I had some trouble sleeping last night– no, not because I don’t know if I’m a mystery writer or what– and my mind got to cranking away. Not only did I figure out how to get my heroine to disable her would be killer with a refrigerator door, but I thought up a wonderful little sci fi plot.

Yeah. I write sci fi sometimes. I have even dabbled in horror and, just to prove I could write it and not blush, a little bit of smut. It was sci fi smut, by the way, and was an indulgence of my lust for Brent Spiner. But that’s another blog.

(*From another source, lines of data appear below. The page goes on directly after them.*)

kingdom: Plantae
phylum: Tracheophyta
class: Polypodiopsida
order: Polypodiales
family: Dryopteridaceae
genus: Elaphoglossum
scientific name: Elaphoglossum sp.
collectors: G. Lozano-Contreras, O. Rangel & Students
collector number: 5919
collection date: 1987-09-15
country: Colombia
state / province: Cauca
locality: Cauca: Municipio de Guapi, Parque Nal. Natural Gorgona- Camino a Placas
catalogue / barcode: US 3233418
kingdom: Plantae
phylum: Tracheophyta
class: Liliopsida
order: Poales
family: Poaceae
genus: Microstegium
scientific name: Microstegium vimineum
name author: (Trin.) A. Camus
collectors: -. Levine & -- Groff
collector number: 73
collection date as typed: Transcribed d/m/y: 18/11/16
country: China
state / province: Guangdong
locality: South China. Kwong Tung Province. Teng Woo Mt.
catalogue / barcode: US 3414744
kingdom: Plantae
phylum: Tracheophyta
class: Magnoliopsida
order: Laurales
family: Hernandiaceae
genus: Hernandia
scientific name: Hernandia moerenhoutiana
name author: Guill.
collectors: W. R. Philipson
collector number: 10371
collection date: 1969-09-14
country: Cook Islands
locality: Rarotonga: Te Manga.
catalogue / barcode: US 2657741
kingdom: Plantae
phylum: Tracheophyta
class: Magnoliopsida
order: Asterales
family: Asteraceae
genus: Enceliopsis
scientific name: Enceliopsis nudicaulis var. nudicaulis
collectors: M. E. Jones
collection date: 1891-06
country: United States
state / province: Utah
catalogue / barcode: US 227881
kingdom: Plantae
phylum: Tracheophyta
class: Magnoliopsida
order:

I belong to several writers’ groups, on which we prattle on and on about marketing, craft, yada yada. So I asked today: Does dabbling in multiple genres make you a stronger writer or just prove you have ADHD? The answer? Yes.

It’s always good to stretch your literary muscles, it was decided, but marketing might be interesting. It’s good that you can write to several markets, but when your sci fi fans are clamoring for another book, what will you tell your chick lit fans who are equally impatient. I’m following my bliss?

But that’s not my current problem. My current problem is finishing one mystery, polishing a partial on my last chick lit… uh… romantic comedy, and getting something freaking sold! I’ll worry about marketing when I have someone who actually wants to market anything I write.

And in the mean time, I’ll keep writing my mystery. It makes my mother happy. This is the first manuscript of mine she actually wants to read. She would be completely and utterly devastated if she knew someone on-line had called me a romance novelist. It would be tantamount to calling me a leper in her opinion. But a mystery writer, that carries some clout. As if. Trust me, Ma, I wish.

So what do I call myself? I’m a mom, a wife, and yes, a writer. I write a lot of stuff. Including and, much to your misfortune, this blog when I get to it. So that’s good enough for now. Later on, I’ll let the market decide.